__Article__:
----

Wondering if anyone has any experience using totem cams in winter? They're apparently better in polished limestone because they dont require as high a coefficient of friction as other cams, and was wondering if this would make them better in slightly iced cracks (I realise that no cam is going to be bomber in a fully iced crack). Recently splashed out on a blue totem and would love to take it for a spin, but lockdown...
I guess the main disadvantage of a totem in winter is gonna be the lack of extendable sling
They work really well. I think the main advantage is that they don't walk as much
I have a full set of them, so if you drop me an email I'll let you know by 2022. Probably.
Been using my yellow and purple on winter routes for years now and can't say I noticed that they stick any more than the average cam. They do however, in my opinion, seem to just fit more placements better than the equivalent BD/DMM sizes and go into horizontal spots really well.

----

__Provided data__:
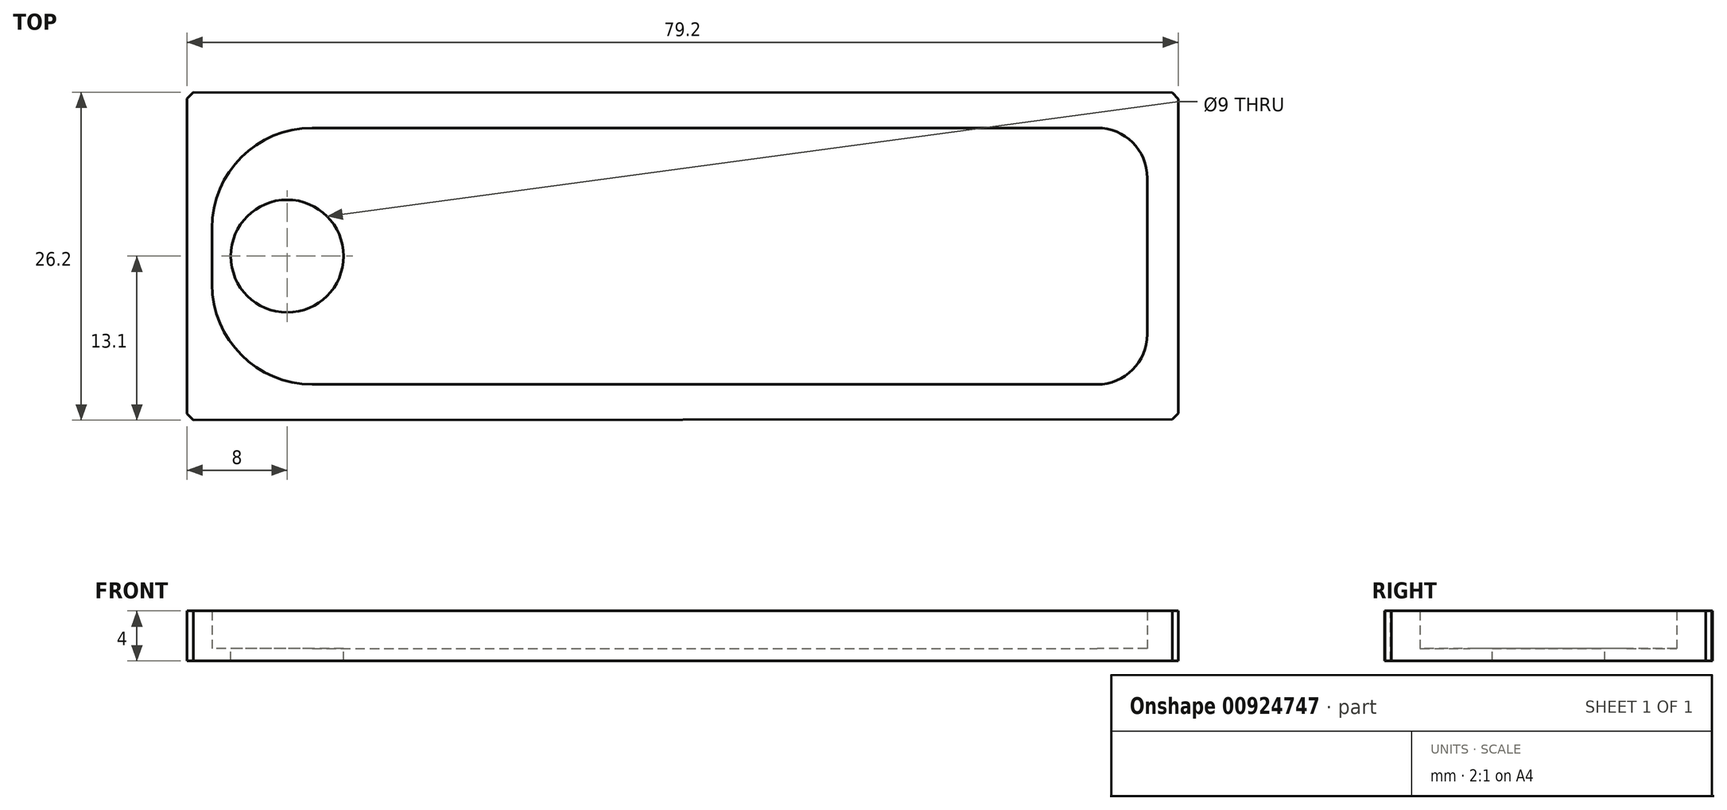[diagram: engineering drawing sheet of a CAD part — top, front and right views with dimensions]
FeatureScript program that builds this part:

----

__List of tasks__:
**1)** Answer these questions from the thread about using totem cams in winter, one answer per line:
(a) Why are totem cams said to be better in polished limestone?
(b) What does one reply name as the main disadvantage of a totem in winter?
(c) Which colors of totem has one poster been using on winter routes for years?
**2)** From the thread about totem cams in winter, write out the passage from "I guess the" up to and including "spots really well.".
**3)** Continue the forum thread about using totem cams in winter from the point where it stops.

__Outputs in order__:
**1)**
(a) Because they do not require as high a coefficient of friction as other cams.
(b) The lack of an extendable sling.
(c) Yellow and purple.

**2)**
I guess the main disadvantage of a totem in winter is gonna be the lack of extendable sling
They work really well. I think the main advantage is that they don't walk as much
I have a full set of them, so if you drop me an email I'll let you know by 2022. Probably.
Been using my yellow and purple on winter routes for years now and can't say I noticed that they stick any more than the average cam. They do however, in my opinion, seem to just fit more placements better than the equivalent BD/DMM sizes and go into horizontal spots really well.

**3)**
Watch out for the wires on the blue after a wee while, the metal wears down and eventually the wires on the back of the lobes will start to rub on the rock and fray. My black and blue have both done this and need rewired which Totem offer as a service but haven't got round to it yet.
I've climbed loads on the set my pal has. They're great but feel a bit more delicate than my BD friends which have definitely been mashed in and out of placements with a hammer in the past. Lack of extendable sling isn't really an issue: I usually find I clip the racking crab on straight up pitches I don't want to fall off, or end up putting a 60cm sling draw on them.
I'd be a bit careful, there are cam stops so if they slide and expand you loose one more chance of them not coming out or getting damaged. Also, thought I haven't experience it yet, I suspect they might be more prone to damage through rough handling.
Good tip, will do.
It was using Adams totem on that mingulay trip that converted me, psyched for 2021!
I can definitely see them getting a bit more battered...might reserve the totems for hard stuff and use dragons the rest of the time. I am a sucker for that extendable sling.
Personally I've found them to be more prone to slippage in greasy rock like limestone I wouldn't fancy them in icy cracks.
You've found totems more prone to slipping in limestone vs dragons/camalots?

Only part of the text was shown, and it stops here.